Wednesday, 27 August 2014

SSIS 2008 - Merge Join Transformation

Merge Join Transformation:

Just like Merge and Union All, even this transformation is used for merging two SORTED datasets. Feature that makes this transformation standout from Merge and Union All is the ability to merge two datasets based on a JOIN condition. Even Lookup transformation uses the Join feature using which it provides the matching record from the lookup dataset, but lookup provides only first matching record when it has multiple records matching whereas, Merge Join provides all the matching records from the other dataset which we are merging.


Using the below sample datasets, let’s explore the different JOIN’s provided by MERGE JOIN Transformation:

Dataset 1:
Col A
Col B
1
1.a
2
1.b
3
1.c1
3
1.c2
4
1.d
5
1.e

Dataset 2:
Col A
Col B
1
2.a
2
2.b1
2
2.b2
3
2.c
6
2.d
7
2.e

As shown below, configure and SORT the above datasets using ‘Excel Source’ and ‘SORT Transform’, drag ‘MERGE JOIN’ from Data Flow Transformations. First map the Output of SORT_Dataset_1 to Merge Join and select ‘Input’ as ‘Merge Join Left Input’:

Now, map the output of Sort_Dataset_2 to Merge Join:

Open ‘Merge Join Editor’ to configure it:

As shown above, we can see by default ‘Col A’ is selected as ‘Join Key’, if we want to change it click on the arrow joining the JOIN Keys and press DELETE. Now you can set other column as the Join Key. In this example we will keep the join key as ‘Col A’.

1 Inner Join: This is an equi join in which only the matching records from both datasets are provided as Output.
In the ‘Merge Join Transformation Editor’, from ‘Join Type’ drop-down select ‘Inner join’. ‘Swap Inputs’ button will remain disabled. Select all the columns from both datasets and give them the ‘Output Alias’ as shown below:

Output:

In the above output, it can be seen only those records which are present in both datasets are given as output. Also it can be seen, dataset 1 Col_A found two matches for value 3 in dataset 2 and dataset 2 Col_A found two matches for value 2 in dataset 1, due two which we have two output rows with value 2 and other two with value 3. This is the features in which differentiate Merge Join from lookup in which only first matching row is given as output.

PROVIDED DATA >>
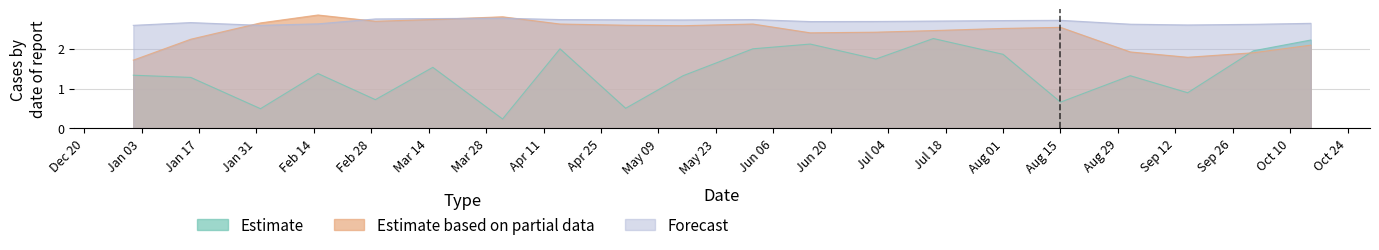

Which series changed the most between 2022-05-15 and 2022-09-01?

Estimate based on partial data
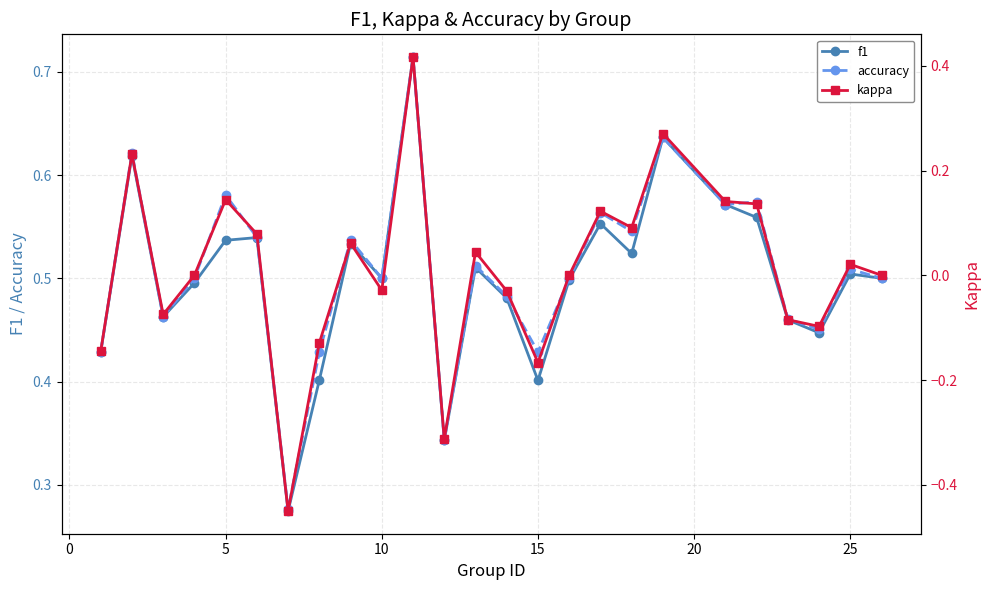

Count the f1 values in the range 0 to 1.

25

WHAT YOU WILL DO >>
A. According to the Merge Join walkthrough, what does the Lookup transformation return when several records in the lookup dataset match?
B. Continue the Merge Join walkthrough from where it stops.

ANSWERS >>
A. Only the first matching record.

B.
2. Left Outer Join: In this all the records present in Left input and only the matching records from right input are provided as output. In case when there's no matching record in Right input, all the selected Right input columns will hold NULL. This transformation does not provide Right Outer join as Left Outer join can be used as Right Outer join just by clicking button "Swap Inputs".
Open the Merge Join Transformation Editor, from ‘Join type’ select ‘Left outer join’. Now we can see ‘Swap Inputs’ button is been Enabled.

Over here, dataset_1 is ‘Left dataset’ and dataset_2 is ‘Right dataset’. Click ‘OK’ and re-execute the task.

Output:

In the output, it can be seen all the records from Left dataset (dataset 1) and only matching records from Right dataset (dataset 2). For the records where no match was found, Right dataset columns hold NULL.

Using the Left-Outer join as a Right-Outer join:
Open ‘Merge Join Transformation Editor’, click on ‘Swap Inputs’, now you can see both the datasets will be swapped, now Dataset ‘Sort_Dataset_2’ will be Left input and ‘Sort_Dataset_1’ will be Right input:

Click ‘OK’ and re-execute the task.

Output:

In the output, all the records from Dataset 2 (Right table) and only matching records from Dataset 1 (Left table) are given in Output.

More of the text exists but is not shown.